Amazon CloudWatch
User Guide

Using Amazon CloudWatch Alarms

You can create a CloudWatch alarm that watches a single CloudWatch metric or the result of a math expression based on CloudWatch metrics. The alarm performs one or more actions based on the value of the metric or expression relative to a threshold over a number of time periods. The action can be an Amazon EC2 action, an Amazon EC2 Auto Scaling action, or a notification sent to an Amazon SNS topic.

You can also add alarms to CloudWatch dashboards and monitor them visually. When an alarm is on a dashboard, it turns red when it is in the ALARM state, making it easier for you to monitor its status proactively.

Alarms invoke actions for sustained state changes only. CloudWatch alarms do not invoke actions simply because they are in a particular state, the state must have changed and been maintained for a specified number of periods.

After an alarm invokes an action due to a change in state, its subsequent behavior depends on the type of action that you have associated with the alarm. For Amazon EC2 Auto Scaling actions, the alarm continues to invoke the action for every period that the alarm remains in the new state. For Amazon SNS notifications, no additional actions are invoked.

Note

CloudWatch doesn't test or validate the actions that you specify, nor does it detect any Amazon EC2 Auto Scaling or Amazon SNS errors resulting from an attempt to invoke nonexistent actions. Make sure that your actions exist.

Alarm States

An alarm has the following possible states:

  • OK—The metric or expression is within the defined threshold.

  • ALARM—The metric or expression is outside of the defined threshold.

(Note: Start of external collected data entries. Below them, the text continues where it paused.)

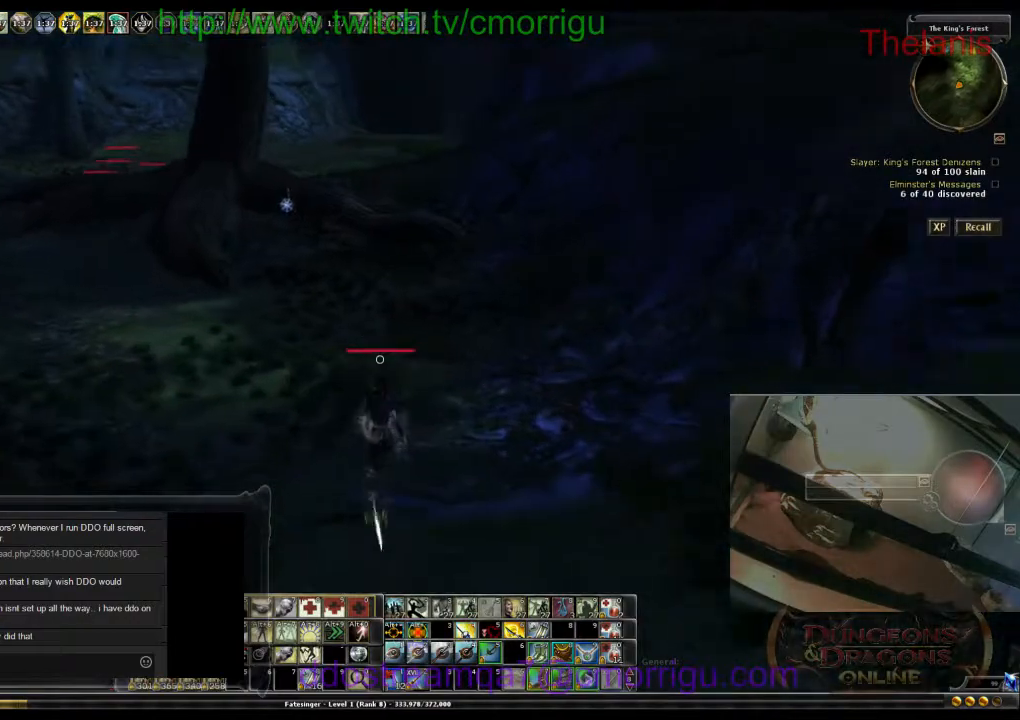
{"keys": ["w"], "events": []}
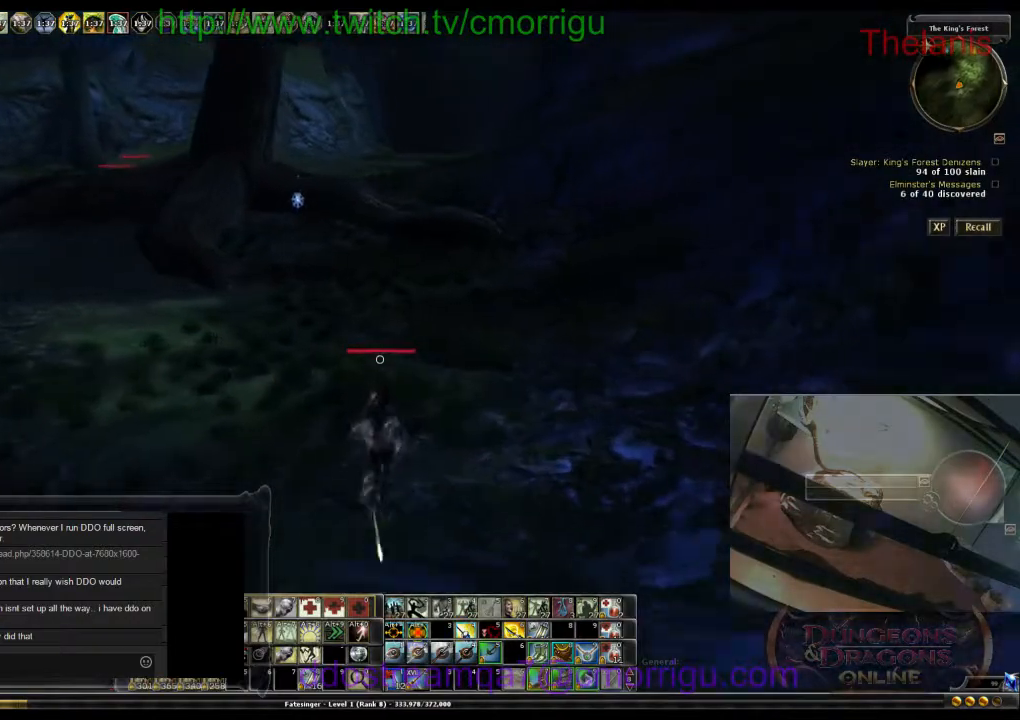
{"keys": ["w"], "events": []}
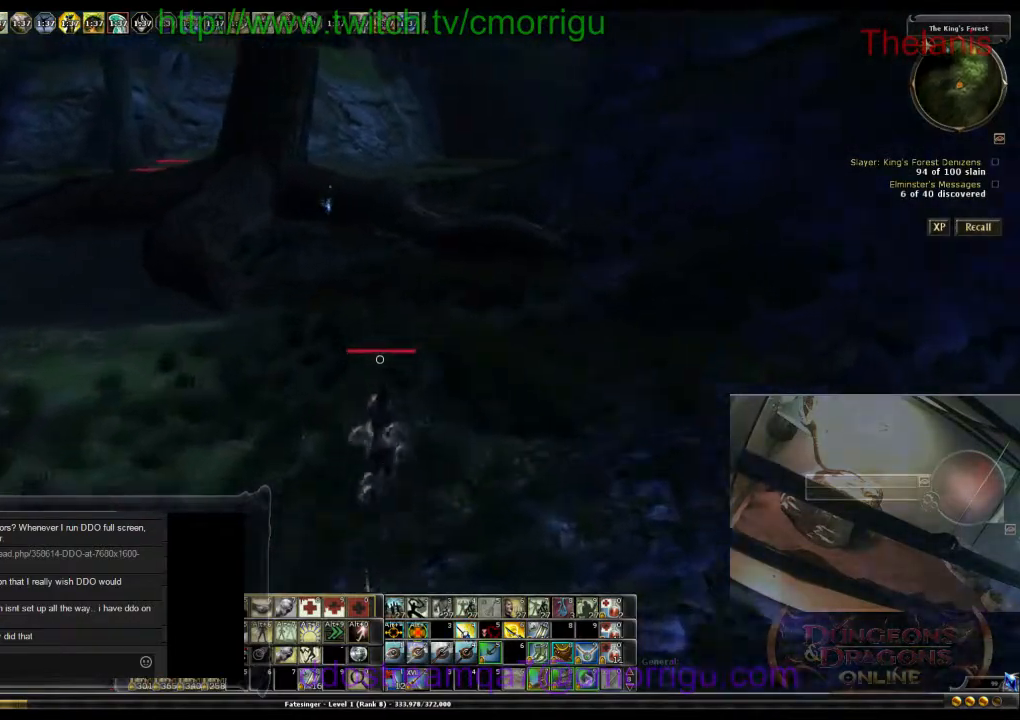
{"keys": ["w"], "events": []}
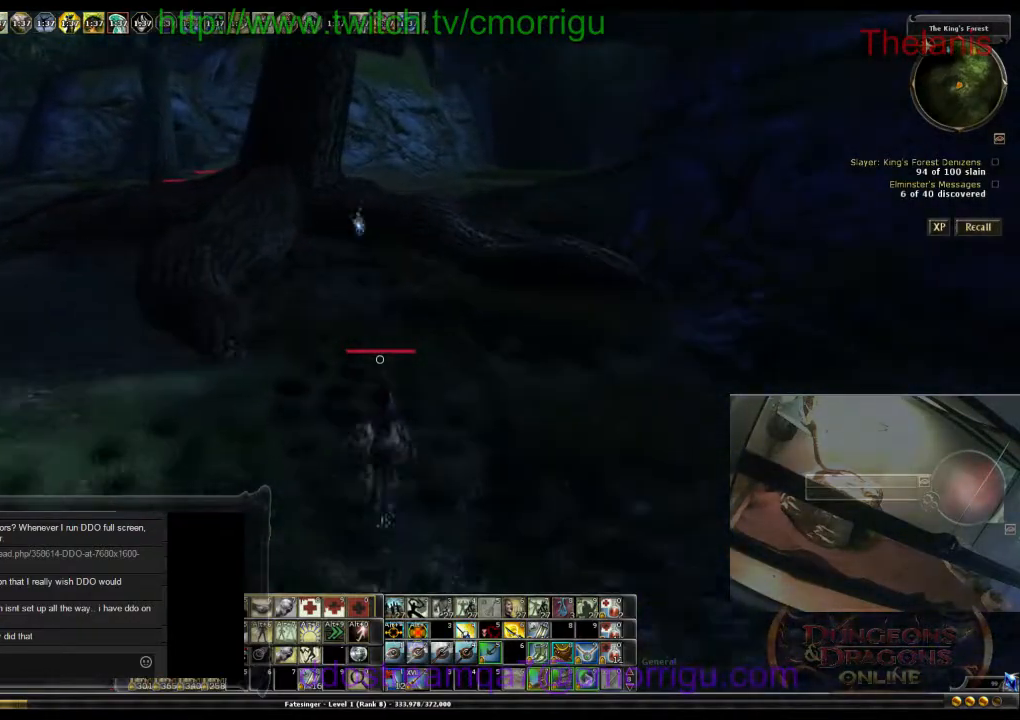
{"keys": ["w"], "events": []}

  • INSUFFICIENT_DATA—The alarm has just started, the metric is not available, or not enough data is available for the metric to determine the alarm state.

Evaluating an Alarm

When you create an alarm, you specify three settings to enable CloudWatch to evaluate when to change the alarm state:

  • Period is the length of time to evaluate the metric or expression to create each individual data point for an alarm. It is expressed in seconds. If you choose one minute as the period, there is one datapoint every minute.

  • Evaluation Period is the number of the most recent periods, or data points, to evaluate when determining alarm state.

  • Datapoints to Alarm is the number of data points within the evaluation period that must be breaching to cause the alarm to go to the ALARM state. The breaching data points do not have to be consecutive, they just must all be within the last number of data points equal to Evaluation Period.

In the following figure, the alarm threshold is set to three units. The alarm is configured to go to the ALARM state and both Evaluation Period and Datapoints to Alarm are 3. That is, when all three datapoints in the most recent three consecutive periods are above the threshold, the alarm goes to the ALARM state. In the figure, this happens in the third through fifth time periods. At period six, the value dips below the threshold, so one of the periods being evaluated is not breaching, and the alarm state changes to OK. During the ninth time period, the threshold is breached again, but for only one period. Consequently, the alarm state remains OK.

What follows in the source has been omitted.